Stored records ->

• • • • •

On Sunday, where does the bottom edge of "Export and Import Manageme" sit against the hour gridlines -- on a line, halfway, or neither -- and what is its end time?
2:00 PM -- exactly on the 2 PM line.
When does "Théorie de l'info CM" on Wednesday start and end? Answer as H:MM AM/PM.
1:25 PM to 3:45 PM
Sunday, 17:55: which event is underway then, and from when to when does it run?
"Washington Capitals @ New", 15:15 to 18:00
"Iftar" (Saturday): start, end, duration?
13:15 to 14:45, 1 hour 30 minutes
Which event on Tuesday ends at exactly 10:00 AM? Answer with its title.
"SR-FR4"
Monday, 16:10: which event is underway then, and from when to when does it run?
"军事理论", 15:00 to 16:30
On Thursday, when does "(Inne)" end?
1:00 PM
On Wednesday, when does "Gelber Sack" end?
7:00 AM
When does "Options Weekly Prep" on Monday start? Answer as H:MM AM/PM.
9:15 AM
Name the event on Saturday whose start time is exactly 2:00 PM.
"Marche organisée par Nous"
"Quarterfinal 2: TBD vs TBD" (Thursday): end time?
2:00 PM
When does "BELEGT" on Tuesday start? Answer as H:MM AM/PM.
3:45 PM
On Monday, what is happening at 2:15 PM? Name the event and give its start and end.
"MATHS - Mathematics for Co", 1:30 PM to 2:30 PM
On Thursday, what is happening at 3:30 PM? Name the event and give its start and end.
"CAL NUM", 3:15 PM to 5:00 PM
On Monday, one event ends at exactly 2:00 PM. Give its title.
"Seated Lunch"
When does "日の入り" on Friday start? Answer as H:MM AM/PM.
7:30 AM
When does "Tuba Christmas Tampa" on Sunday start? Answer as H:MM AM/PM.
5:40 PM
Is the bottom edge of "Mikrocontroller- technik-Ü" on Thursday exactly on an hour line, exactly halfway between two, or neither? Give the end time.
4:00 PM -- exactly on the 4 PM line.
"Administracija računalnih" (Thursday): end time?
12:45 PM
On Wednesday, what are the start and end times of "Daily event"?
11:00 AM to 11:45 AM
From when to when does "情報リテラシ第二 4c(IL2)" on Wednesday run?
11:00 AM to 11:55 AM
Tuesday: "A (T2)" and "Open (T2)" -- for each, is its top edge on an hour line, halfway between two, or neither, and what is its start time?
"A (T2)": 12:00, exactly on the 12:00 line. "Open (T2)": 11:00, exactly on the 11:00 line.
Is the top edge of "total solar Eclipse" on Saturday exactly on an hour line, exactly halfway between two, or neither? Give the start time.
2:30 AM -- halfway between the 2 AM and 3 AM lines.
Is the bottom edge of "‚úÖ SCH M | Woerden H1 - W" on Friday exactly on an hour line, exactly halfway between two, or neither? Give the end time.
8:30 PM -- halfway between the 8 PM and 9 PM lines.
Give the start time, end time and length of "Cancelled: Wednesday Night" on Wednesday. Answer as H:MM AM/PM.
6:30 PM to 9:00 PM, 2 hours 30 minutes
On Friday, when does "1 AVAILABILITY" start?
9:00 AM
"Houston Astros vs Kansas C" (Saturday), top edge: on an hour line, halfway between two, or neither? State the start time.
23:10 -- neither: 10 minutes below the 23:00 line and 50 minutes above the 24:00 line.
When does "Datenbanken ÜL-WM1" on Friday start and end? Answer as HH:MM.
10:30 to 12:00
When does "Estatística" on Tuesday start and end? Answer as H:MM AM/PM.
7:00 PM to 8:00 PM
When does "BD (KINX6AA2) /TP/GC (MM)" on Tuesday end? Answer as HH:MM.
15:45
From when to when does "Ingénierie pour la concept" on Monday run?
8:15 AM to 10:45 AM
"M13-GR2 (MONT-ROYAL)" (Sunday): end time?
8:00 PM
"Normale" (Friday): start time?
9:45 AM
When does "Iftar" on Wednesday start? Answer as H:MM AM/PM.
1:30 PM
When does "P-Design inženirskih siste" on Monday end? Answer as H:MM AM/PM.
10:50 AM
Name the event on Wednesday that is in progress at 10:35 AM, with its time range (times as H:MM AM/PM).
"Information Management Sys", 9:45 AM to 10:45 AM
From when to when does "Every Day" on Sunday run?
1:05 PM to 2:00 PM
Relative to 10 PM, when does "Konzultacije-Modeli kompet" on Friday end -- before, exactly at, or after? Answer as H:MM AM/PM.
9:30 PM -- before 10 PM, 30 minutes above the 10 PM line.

• • • • •

What the task requires ->
Arrange all of the material above as a two-column CSV with the columns input and output, giving one row per entry. Put each entry's text and its answer in their own quoted fields, replacing any line breaks with spaces.

Answer for this exercise ->
input,output
"On Sunday, where does the bottom edge of ""Export and Import Manageme"" sit against the hour gridlines -- on a line, halfway, or neither -- and what is its end time?","2:00 PM -- exactly on the 2 PM line."
"When does ""Théorie de l'info CM"" on Wednesday start and end? Answer as H:MM AM/PM.","1:25 PM to 3:45 PM"
"Sunday, 17:55: which event is underway then, and from when to when does it run?","""Washington Capitals @ New"", 15:15 to 18:00"
"""Iftar"" (Saturday): start, end, duration?","13:15 to 14:45, 1 hour 30 minutes"
"Which event on Tuesday ends at exactly 10:00 AM? Answer with its title.","""SR-FR4"""
"Monday, 16:10: which event is underway then, and from when to when does it run?","""军事理论"", 15:00 to 16:30"
"On Thursday, when does ""(Inne)"" end?","1:00 PM"
"On Wednesday, when does ""Gelber Sack"" end?","7:00 AM"
"When does ""Options Weekly Prep"" on Monday start? Answer as H:MM AM/PM.","9:15 AM"
"Name the event on Saturday whose start time is exactly 2:00 PM.","""Marche organisée par Nous"""
"""Quarterfinal 2: TBD vs TBD"" (Thursday): end time?","2:00 PM"
"When does ""BELEGT"" on Tuesday start? Answer as H:MM AM/PM.","3:45 PM"
"On Monday, what is happening at 2:15 PM? Name the event and give its start and end.","""MATHS - Mathematics for Co"", 1:30 PM to 2:30 PM"
"On Thursday, what is happening at 3:30 PM? Name the event and give its start and end.","""CAL NUM"", 3:15 PM to 5:00 PM"
"On Monday, one event ends at exactly 2:00 PM. Give its title.","""Seated Lunch"""
"When does ""日の入り"" on Friday start? Answer as H:MM AM/PM.","7:30 AM"
"When does ""Tuba Christmas Tampa"" on Sunday start? Answer as H:MM AM/PM.","5:40 PM"
"Is the bottom edge of ""Mikrocontroller- technik-Ü"" on Thursday exactly on an hour line, exactly halfway between two, or neither? Give the end time.","4:00 PM -- exactly on the 4 PM line."
"""Administracija računalnih"" (Thursday): end time?","12:45 PM"
"On Wednesday, what are the start and end times of ""Daily event""?","11:00 AM to 11:45 AM"
"From when to when does ""情報リテラシ第二 4c(IL2)"" on Wednesday run?","11:00 AM to 11:55 AM"
"Tuesday: ""A (T2)"" and ""Open (T2)"" -- for each, is its top edge on an hour line, halfway between two, or neither, and what is its start time?","""A (T2)"": 12:00, exactly on the 12:00 line. ""Open (T2)"": 11:00, exactly on the 11:00 line."
"Is the top edge of ""total solar Eclipse"" on Saturday exactly on an hour line, exactly halfway between two, or neither? Give the start time.","2:30 AM -- halfway between the 2 AM and 3 AM lines."
"Is the bottom edge of ""‚úÖ SCH M | Woerden H1 - W"" on Friday exactly on an hour line, exactly halfway between two, or neither? Give the end time.","8:30 PM -- halfway between the 8 PM and 9 PM lines."
"Give the start time, end time and length of ""Cancelled: Wednesday Night"" on Wednesday. Answer as H:MM AM/PM.","6:30 PM to 9:00 PM, 2 hours 30 minutes"
"On Friday, when does ""1 AVAILABILITY"" start?","9:00 AM"
"""Houston Astros vs Kansas C"" (Saturday), top edge: on an hour line, halfway between two, or neither? State the start time.","23:10 -- neither: 10 minutes below the 23:00 line and 50 minutes above the 24:00 line."
"When does ""Datenbanken ÜL-WM1"" on Friday start and end? Answer as HH:MM.","10:30 to 12:00"
"When does ""Estatística"" on Tuesday start and end? Answer as H:MM AM/PM.","7:00 PM to 8:00 PM"
"When does ""BD (KINX6AA2) /TP/GC (MM)"" on Tuesday end? Answer as HH:MM.","15:45"
"From when to when does ""Ingénierie pour la concept"" on Monday run?","8:15 AM to 10:45 AM"
"""M13-GR2 (MONT-ROYAL)"" (Sunday): end time?","8:00 PM"
"""Normale"" (Friday): start time?","9:45 AM"
"When does ""Iftar"" on Wednesday start? Answer as H:MM AM/PM.","1:30 PM"
"When does ""P-Design inženirskih siste"" on Monday end? Answer as H:MM AM/PM.","10:50 AM"
"Name the event on Wednesday that is in progress at 10:35 AM, with its time range (times as H:MM AM/PM).","""Information Management Sys"", 9:45 AM to 10:45 AM"
"From when to when does ""Every Day"" on Sunday run?","1:05 PM to 2:00 PM"
"Relative to 10 PM, when does ""Konzultacije-Modeli kompet"" on Friday end -- before, exactly at, or after? Answer as H:MM AM/PM.","9:30 PM -- before 10 PM, 30 minutes above the 10 PM line."